• Исходный текст
# # # #
По выражению Шкловского, Горький был Ноем для русской интеллигенции, а его проекты – ковчегом, где спасались во время потопа; «спасались не для контрреволюции, а для того, чтобы не перевелись грамотные люди в России». Литераторы пытались не только спастись физически, но и отвоевать себе возможность дышать и говорить, когда и самому трудно от слабости, и сверху давят сапогами.

Спасение культуры и борьба с «бытом» – вот цели, которые ставили перед собой Горький, Чуковский и Замятин, начиная новый проект – издание литературного журнала. О нем Горький упоминал в письме Вацлаву Воровскому в июне 1919 года. Кстати, с Воровским Чуковский встречался в августе в Москве по рекомендации Луначарского, тогда же виделся с Гржебиным и Горьким – а касались ли эти встречи издания журнала, в дневнике не сказано: весь московский фрагмент посвящен самому главному впечатлению – сытости («огромное множество молока, варенца, хлеба», «огромная кружка простокваши», «швейцарский сыр, чай», «именины: пироги, вино, конфеты – и все в огромном количестве», «еда: рыба, телятина, щи, пирожное – в изобилии», «угощала вишнями, кашей, хлеба вдоволь и т. д.»).

Впервые проект журнала обсуждался на заседании редколлегии Союза деятелей художественной литературы 13 января 1919 года. Журнал должен был называться «Литературный современник» (Чуковский пришел и привел за собой призрак Некрасова). «Горький назначил себя главным редактором, а Замятина и Чуковского – соредакторами, но основная редакторская работа легла тогда именно на плечи Замятина. Поступившие в редакцию рукописи были им отобраны и даже отредактированы. К сожалению, этот ежемесячник так и не вышел в свет, как, впрочем, и все другие издания, задуманные в СДХЛ», – пишет исследовательница творчества Замятина Мария Мисонжникова.

В июне Блок упоминает о совместной поездке с Чуковским в Смольный по поводу журнала, который он, правда, называет «Завтра». Тогда же и Чуковский пишет в дневнике: "Мы с Тихоновым и Замятиным затеяли журнал «Завтра». Горькому журнал очень люб. Он набросал целый ряд статеек – некоторые читал, некоторые пересказывал – и все антибольшевистские. Я поехал в Смольный к Лисовскому просить разрешения; Лисовский разрешил, но, выдавая разрешение, сказал: прошу каждый номер доставлять мне предварительно на просмотр. Потому что мы совсем не уверены в Горьком.

Горький член их исполнительного комитета, а они хотят цензуровать его. Чудеса!"
# # # #
• Материал
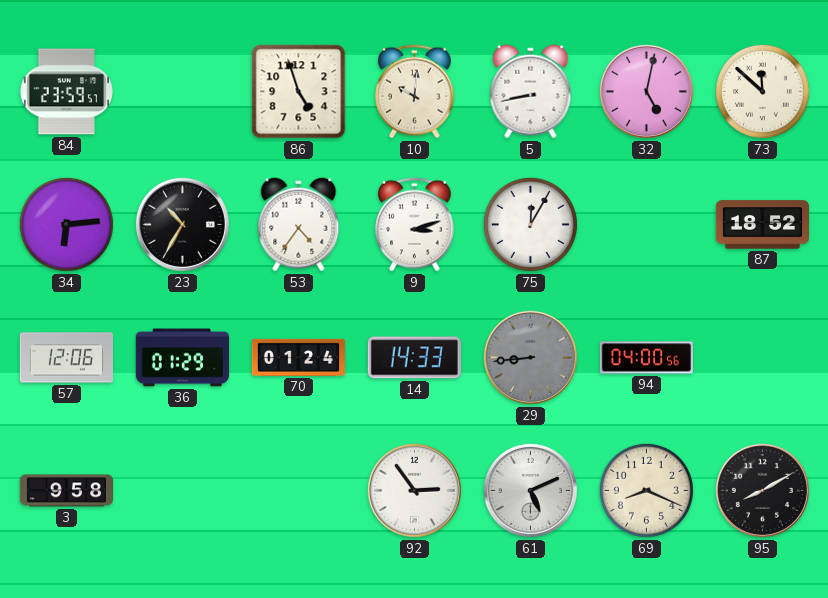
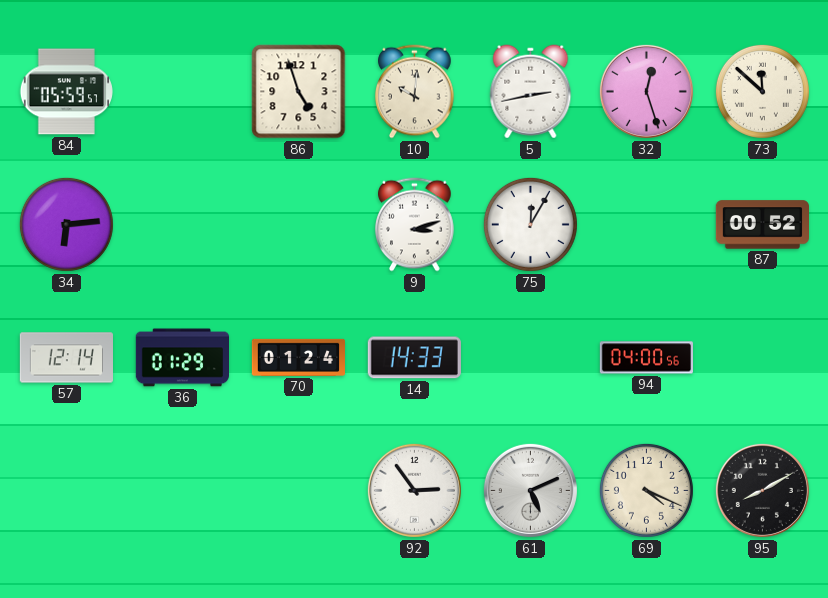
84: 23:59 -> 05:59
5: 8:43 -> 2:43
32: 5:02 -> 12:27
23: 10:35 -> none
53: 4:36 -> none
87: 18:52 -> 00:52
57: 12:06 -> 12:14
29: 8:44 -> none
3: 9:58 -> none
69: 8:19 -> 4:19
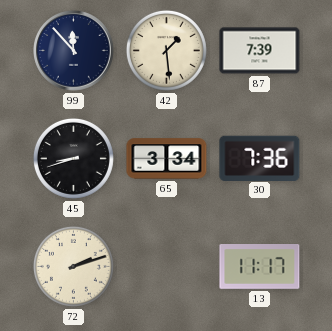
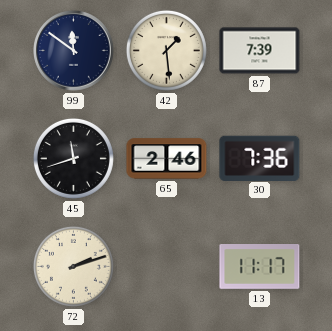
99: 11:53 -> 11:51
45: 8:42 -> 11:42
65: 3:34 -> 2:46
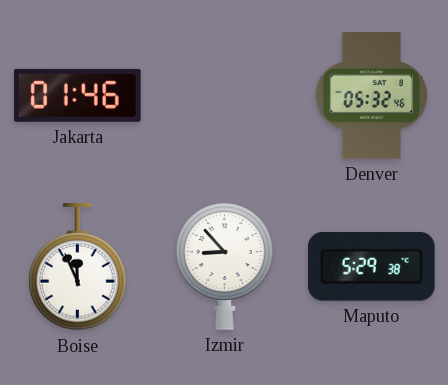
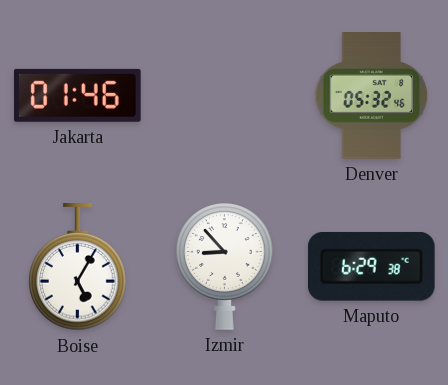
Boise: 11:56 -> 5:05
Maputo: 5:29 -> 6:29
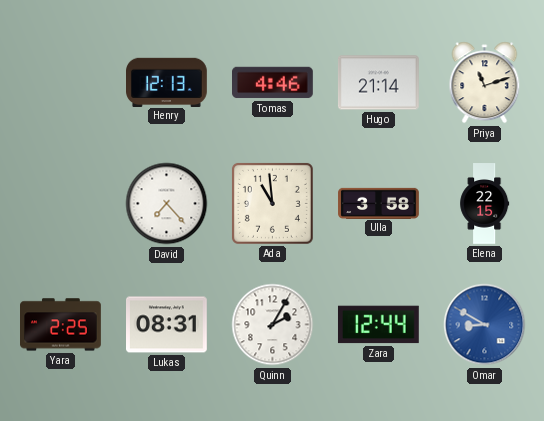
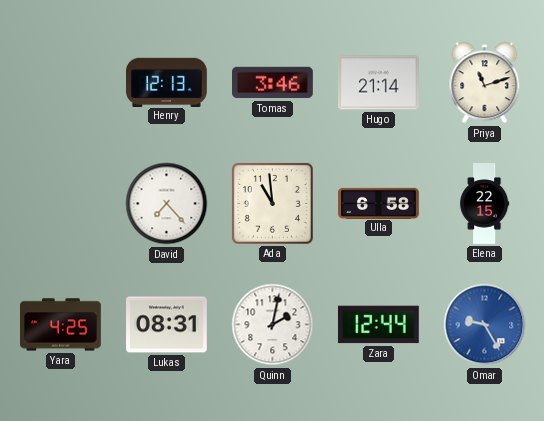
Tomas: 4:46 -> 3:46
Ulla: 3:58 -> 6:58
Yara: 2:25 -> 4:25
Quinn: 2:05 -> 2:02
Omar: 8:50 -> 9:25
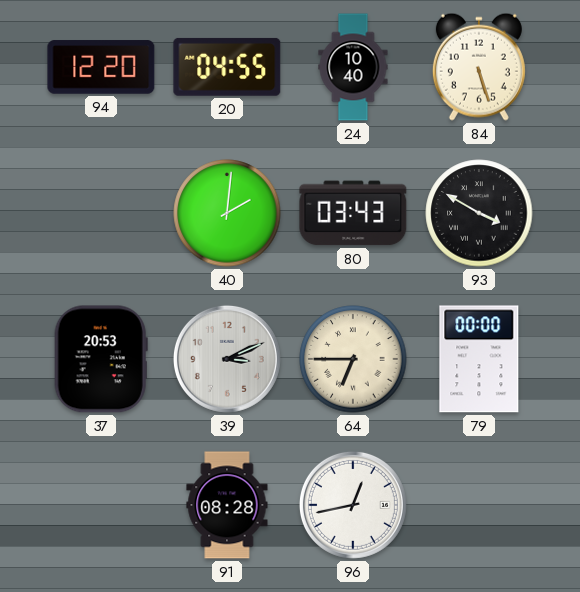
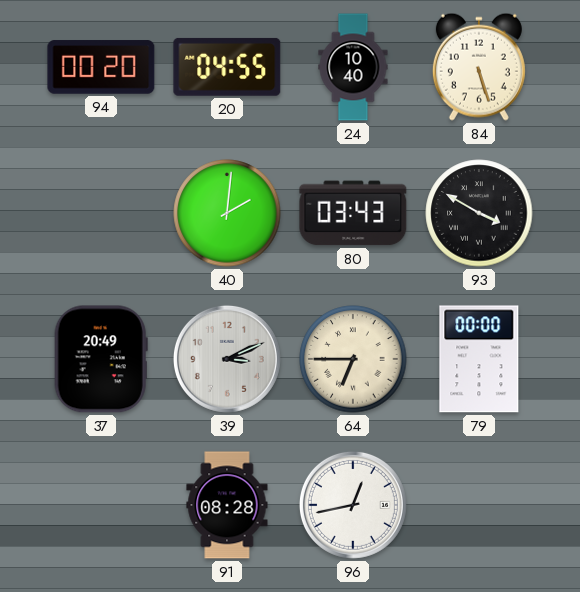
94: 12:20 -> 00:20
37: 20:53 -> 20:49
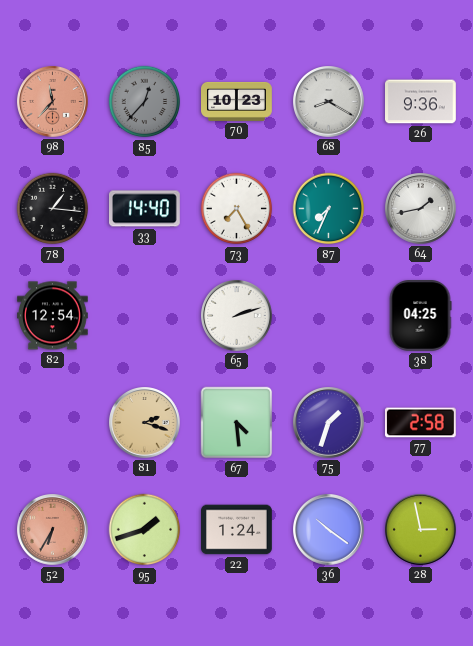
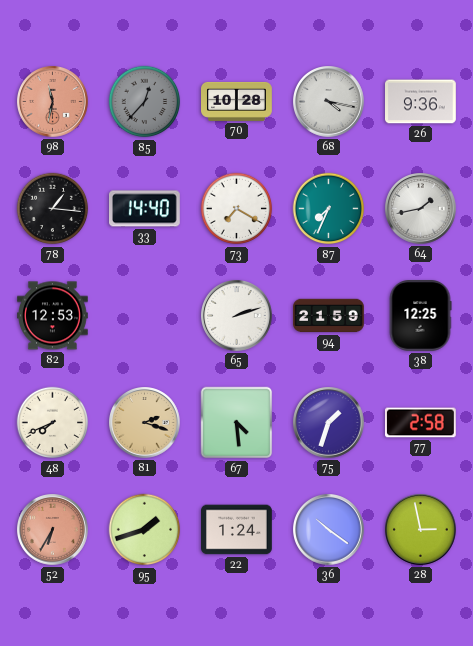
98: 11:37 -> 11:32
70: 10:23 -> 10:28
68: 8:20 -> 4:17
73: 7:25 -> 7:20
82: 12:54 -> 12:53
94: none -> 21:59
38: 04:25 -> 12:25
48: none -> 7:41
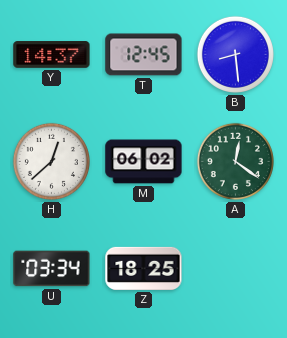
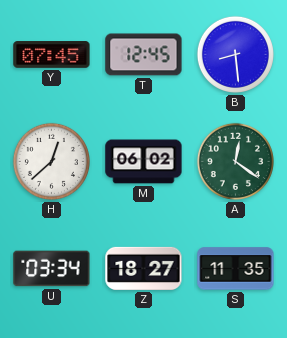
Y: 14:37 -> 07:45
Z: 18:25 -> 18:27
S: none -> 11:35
# # # #
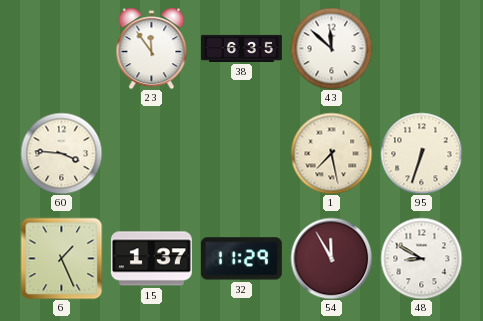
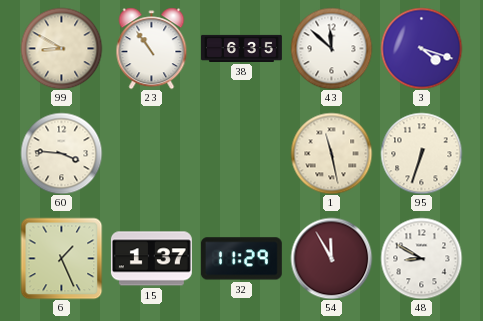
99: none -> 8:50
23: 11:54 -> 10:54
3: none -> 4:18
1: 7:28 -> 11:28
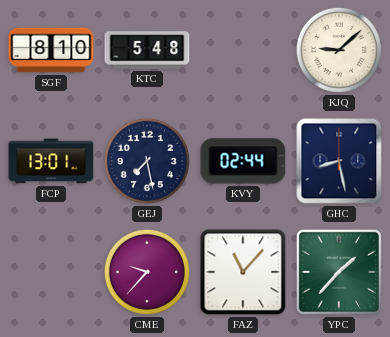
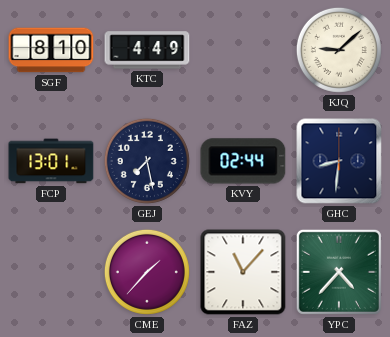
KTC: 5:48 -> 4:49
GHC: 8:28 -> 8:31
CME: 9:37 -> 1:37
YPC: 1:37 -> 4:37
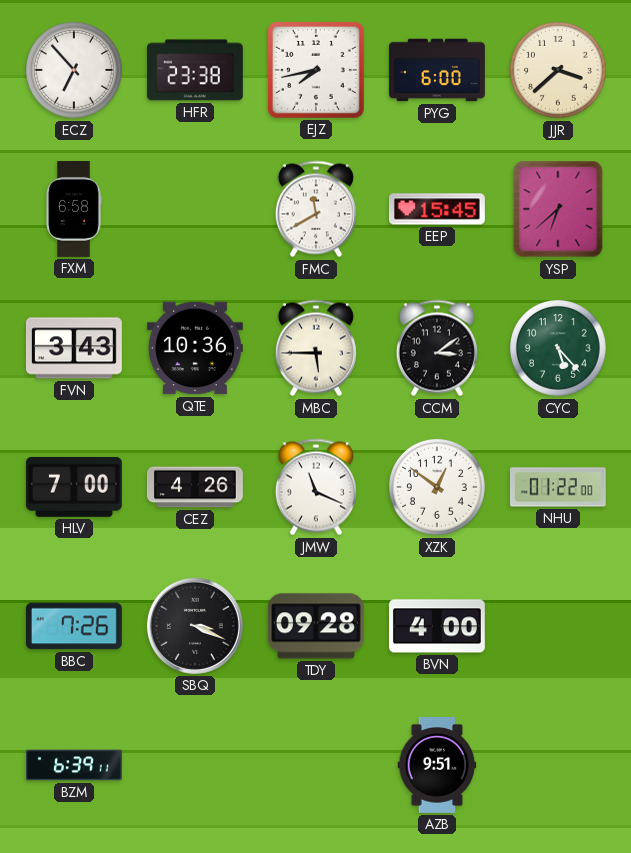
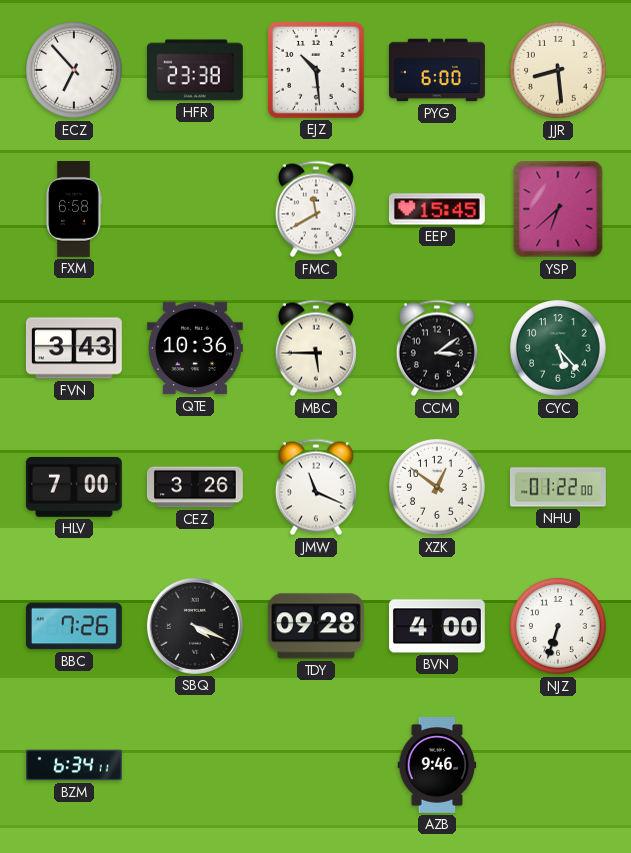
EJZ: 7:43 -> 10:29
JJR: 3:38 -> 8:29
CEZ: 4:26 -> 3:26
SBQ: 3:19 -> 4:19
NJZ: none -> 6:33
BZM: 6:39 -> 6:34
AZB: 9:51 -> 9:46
# # # #
• Что сделать
[1] Перечислите всех, с кем, согласно тексту о журнальном проекте Горького, Чуковский встречался в августе в Москве.
[2] Посчитайте строки записей, содержащие строку «none», и укажите только их число.

• Выполненные задания
[1] Воровский, Гржебин, Горький.

[2] 10